Après les achats de vêtements de seconde main sur Vinted, le modèle « peer-to-peer » a atteint la location. Plutôt que d’acheter, pourquoi ne pas louer ? Pickle, née en 2022, est une application new-yorkaise créée dans le but de transformer les dressing en véritable « closet sharing », pour de la location courte durée. D’un côté, un moyen de rentabiliser sa garde-robe, et de l’autre, économiser de l’argent en évitant d’acheter une pièce que l’on ne portera peut-être qu’une fois. Un moyen aussi de ne jamais porter les mêmes robes de soirée.
En passant par deux levées de fonds de taille, entre 2023 et 2025 (8 millions puis 12 millions de dollars), Pickle cherche à soigner son expérience. Sur l’application, tout est fluide. Les locations se font rapidement, avec des livraisons le jour même, et l’entreprise se charge à la fois de la logistique, du nettoyage et de la sécurité des transactions. Le nom de l’application vient d’ailleurs de l’expression « in a pickle », qui exprime en anglais le fait d’être dans l’embarras, comme lorsqu’il nous est nécessaire de trouver une tenue en urgence.

L’exemple de Kat Friday, utilisatrice de Pickle
Dans un article publié par Fortune, on découvre que l’activité est devenue très sérieuse pour certaines utilisatrices qui se sont mises à rentabiliser leur garde-robe… et investir dessus. Évidemment, les chiffres sont bien plus élevés car ils concernent New York, et les États-Unis, mais ils ont de quoi faire rêver. Le média prenait l’exemple de Kat Friday, une employée de la société financière Marqeta. En découvrant Pickle sur TikTok en 2025, « elle ne pensait pas que l’ouverture de son propre compte sur l’application aboutirait à quelque chose ».
Celle qui confiait que « la mode ce n’est pas mon truc, je m’habille toujours en noir » s’est rapidement rendue compte qu’il y avait du potentiel. Son premier article ? Non pas un vêtement, mais un appareil photo (un Canon G7 X). « Je ne m’en sers jamais et les gens en raffolent » expliquait-elle, avant d’ajouter « Ok, je vais mettre d’autres articles en ligne ». C’est à ce moment-là que la femme s’est dit qu’elle allait acheter des vêtements tendance, non pas pour les porter mais pour les mettre sur la plateforme.

Ses « pièces d’investissement » ont été très stratégiques. Par exemple, Pickle permet aussi d’acheter des vêtements et Kat Friday a alors regardé les plus gros profils de la région pour racheter leurs pièces phares. Après 8 mois, elle est devenue l’une des meilleures : par mois, ses annonces lui permettent de générer 7 000 dollars. La garde-robe en question a quitté son domicile pour s’installer dans un box de stockage de 9 mètres carrés. Malgré la gestion complète de l’application pour les locations, Kat Friday rapportait qu’elle comptait embaucher un salarié pour l’aider dans sa gestion hebdomadaire d’environ 25 à 30 commandes.

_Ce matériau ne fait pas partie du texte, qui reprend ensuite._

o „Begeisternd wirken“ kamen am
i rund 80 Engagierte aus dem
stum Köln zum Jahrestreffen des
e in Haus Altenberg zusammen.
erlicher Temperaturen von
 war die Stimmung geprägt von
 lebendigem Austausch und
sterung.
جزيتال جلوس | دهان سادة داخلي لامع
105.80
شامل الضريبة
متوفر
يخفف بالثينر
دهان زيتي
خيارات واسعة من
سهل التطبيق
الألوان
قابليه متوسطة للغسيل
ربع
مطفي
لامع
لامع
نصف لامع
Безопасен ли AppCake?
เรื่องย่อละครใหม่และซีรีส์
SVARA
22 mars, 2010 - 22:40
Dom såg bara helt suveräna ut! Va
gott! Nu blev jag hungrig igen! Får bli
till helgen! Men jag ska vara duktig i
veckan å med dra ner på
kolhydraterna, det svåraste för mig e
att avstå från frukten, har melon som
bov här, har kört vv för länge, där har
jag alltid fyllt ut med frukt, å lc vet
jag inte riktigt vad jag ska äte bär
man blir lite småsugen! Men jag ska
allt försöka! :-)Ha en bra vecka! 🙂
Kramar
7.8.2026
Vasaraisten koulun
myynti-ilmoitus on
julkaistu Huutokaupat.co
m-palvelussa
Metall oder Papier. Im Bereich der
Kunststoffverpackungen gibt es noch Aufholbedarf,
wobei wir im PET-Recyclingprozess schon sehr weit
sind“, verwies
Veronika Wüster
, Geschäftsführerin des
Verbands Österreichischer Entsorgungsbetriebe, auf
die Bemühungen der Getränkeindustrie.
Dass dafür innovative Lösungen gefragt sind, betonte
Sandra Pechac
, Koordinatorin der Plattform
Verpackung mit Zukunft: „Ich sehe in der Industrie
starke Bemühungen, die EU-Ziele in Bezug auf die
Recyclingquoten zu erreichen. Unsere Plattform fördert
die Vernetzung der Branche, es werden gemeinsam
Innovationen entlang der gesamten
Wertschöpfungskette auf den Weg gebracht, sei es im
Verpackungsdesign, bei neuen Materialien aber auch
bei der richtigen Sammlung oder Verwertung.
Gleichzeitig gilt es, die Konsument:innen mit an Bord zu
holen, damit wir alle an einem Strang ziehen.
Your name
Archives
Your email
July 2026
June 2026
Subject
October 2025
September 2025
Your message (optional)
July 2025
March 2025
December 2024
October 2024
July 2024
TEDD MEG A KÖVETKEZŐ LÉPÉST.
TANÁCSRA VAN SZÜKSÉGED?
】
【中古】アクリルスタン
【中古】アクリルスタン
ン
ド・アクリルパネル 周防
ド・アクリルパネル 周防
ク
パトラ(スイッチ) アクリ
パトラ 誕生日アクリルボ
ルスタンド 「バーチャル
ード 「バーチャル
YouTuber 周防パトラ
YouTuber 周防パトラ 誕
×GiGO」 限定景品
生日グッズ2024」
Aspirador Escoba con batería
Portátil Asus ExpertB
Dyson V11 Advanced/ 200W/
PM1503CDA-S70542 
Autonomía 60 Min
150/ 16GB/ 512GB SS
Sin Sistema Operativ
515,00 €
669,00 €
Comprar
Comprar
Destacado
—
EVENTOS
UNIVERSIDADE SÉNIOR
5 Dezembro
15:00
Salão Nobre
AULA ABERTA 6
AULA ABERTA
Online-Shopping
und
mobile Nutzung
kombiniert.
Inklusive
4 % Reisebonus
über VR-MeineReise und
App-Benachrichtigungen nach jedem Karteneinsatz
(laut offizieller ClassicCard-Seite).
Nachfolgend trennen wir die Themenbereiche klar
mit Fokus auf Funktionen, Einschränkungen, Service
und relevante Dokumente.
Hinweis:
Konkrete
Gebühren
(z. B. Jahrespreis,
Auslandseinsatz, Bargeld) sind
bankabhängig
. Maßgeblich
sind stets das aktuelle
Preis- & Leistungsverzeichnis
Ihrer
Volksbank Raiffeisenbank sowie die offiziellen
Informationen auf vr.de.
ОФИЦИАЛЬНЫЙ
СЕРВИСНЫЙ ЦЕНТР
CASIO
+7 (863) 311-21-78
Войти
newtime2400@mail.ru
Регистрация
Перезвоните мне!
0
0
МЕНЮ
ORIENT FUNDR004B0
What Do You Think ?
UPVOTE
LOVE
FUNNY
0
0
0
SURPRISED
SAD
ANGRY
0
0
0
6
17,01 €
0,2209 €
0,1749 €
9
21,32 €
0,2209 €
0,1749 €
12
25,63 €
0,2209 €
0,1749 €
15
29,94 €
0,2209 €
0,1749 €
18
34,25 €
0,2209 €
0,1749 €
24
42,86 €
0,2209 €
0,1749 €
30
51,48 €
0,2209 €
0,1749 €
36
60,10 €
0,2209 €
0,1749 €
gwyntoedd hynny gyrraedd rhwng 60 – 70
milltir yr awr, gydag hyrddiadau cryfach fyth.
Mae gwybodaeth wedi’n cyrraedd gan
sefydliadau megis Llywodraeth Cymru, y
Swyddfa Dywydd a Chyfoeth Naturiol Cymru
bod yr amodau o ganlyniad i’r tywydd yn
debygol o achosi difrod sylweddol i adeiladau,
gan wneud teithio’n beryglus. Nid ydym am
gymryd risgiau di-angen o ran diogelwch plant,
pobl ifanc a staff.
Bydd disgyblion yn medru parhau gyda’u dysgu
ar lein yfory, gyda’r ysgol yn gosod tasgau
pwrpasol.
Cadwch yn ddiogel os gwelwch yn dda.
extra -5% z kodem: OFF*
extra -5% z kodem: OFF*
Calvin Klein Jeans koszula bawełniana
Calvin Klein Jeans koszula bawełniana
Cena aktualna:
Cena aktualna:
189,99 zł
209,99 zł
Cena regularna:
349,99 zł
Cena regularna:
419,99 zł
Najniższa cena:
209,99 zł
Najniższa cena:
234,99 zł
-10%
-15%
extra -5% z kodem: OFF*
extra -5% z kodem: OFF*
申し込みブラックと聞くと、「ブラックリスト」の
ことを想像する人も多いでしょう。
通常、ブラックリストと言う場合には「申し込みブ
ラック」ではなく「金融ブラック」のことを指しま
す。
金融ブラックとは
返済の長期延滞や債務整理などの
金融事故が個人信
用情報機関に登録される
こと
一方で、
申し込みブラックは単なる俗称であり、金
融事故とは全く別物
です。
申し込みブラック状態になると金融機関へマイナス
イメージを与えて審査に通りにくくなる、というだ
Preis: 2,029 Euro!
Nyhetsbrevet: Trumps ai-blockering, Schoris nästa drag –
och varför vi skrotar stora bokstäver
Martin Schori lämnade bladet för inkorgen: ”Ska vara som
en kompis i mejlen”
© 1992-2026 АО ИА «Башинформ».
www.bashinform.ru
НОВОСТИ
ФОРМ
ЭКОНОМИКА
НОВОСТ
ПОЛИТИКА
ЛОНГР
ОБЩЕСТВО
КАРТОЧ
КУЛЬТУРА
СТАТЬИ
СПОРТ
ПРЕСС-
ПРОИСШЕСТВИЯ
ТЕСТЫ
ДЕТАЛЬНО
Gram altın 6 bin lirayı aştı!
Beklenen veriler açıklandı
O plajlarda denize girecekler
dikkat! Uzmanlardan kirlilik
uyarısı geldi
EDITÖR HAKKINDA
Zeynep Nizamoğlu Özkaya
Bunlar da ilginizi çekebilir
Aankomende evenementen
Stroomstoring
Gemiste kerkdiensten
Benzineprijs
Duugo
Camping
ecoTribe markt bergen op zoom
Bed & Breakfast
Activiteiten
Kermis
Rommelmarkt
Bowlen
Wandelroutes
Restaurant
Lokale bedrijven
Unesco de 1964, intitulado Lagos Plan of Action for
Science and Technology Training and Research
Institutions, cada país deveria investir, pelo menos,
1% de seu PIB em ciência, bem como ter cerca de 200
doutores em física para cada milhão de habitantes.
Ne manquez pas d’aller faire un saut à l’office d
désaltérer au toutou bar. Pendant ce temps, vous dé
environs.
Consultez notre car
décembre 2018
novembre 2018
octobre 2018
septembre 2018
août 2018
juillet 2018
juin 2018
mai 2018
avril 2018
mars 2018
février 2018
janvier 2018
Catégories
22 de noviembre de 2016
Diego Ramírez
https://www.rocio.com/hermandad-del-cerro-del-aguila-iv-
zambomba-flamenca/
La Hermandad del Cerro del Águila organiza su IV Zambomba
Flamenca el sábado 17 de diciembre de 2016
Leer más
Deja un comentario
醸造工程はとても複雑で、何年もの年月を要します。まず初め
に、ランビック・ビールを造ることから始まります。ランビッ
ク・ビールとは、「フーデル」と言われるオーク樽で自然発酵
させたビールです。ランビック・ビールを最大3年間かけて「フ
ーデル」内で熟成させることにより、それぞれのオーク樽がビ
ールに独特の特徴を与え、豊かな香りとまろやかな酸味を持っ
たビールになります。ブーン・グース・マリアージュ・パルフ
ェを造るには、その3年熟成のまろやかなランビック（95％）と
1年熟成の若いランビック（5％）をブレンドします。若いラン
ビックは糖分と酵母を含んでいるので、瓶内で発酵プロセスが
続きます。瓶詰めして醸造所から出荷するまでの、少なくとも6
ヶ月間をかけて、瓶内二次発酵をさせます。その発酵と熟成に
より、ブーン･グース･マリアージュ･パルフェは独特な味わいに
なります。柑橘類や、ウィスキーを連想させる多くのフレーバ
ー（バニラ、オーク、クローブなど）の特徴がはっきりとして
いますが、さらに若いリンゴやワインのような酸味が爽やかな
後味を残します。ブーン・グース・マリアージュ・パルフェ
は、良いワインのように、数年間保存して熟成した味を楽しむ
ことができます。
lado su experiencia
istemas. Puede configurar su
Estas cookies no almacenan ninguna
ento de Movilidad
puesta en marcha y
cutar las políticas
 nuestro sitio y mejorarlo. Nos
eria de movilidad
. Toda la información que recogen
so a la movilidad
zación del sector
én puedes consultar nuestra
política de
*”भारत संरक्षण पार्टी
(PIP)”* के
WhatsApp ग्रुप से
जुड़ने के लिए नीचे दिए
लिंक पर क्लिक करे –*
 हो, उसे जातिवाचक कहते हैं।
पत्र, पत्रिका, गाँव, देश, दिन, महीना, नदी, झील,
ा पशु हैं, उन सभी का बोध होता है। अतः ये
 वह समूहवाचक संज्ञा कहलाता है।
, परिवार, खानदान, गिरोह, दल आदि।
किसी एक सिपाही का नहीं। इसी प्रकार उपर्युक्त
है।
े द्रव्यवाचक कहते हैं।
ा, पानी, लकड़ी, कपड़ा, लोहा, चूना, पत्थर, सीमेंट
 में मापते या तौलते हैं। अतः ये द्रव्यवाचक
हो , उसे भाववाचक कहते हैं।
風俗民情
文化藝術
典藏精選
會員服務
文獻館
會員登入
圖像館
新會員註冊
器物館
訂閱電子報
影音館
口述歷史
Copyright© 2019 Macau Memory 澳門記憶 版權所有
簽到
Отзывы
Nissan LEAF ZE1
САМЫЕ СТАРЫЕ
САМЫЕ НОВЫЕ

Une porte d’entrée vers le luxe
Au mois de juin, le cofondateur de la plateforme, Brian McMahon, annonçait qu’un des utilisateurs de Pickle avait même réussi à dépasser les 30 000 dollars sur le mois. Il décrivait l’application comme « le Airbnb des objets dont vous êtes propriétaires », et pas seulement des vêtements, même s’il s’agit du plus gros des annonces que l’on peut trouver, avec les accessoires comme les chapeaux. Pour certains, c’est aussi une façon de tester avant d’acheter, comme l’expliquait le cofondateur à Fortune.
« Nous constatons, et nous entendons de la part des utilisateurs, notamment de la génération Z, que Pickle devient une porte d’entrée vers le luxe. Louer sur Pickle leur permet de découvrir un créateur à travers différentes occasions et de se faire une idée de la coupe, de la qualité et du prix avant d’envisager un achat sur le marché. »
En guise de plateforme de revente de seconde main, Pickle se frotte à un autre acteur déjà bien installé aux États-Unis : Poshmark. La location est donc bien l’élément différenciant de l’application, tout comme la présence majoritaire de pièces à forte valeur, là où Poshmark affiche des annonces en tout genre, comme Vinted en Europe.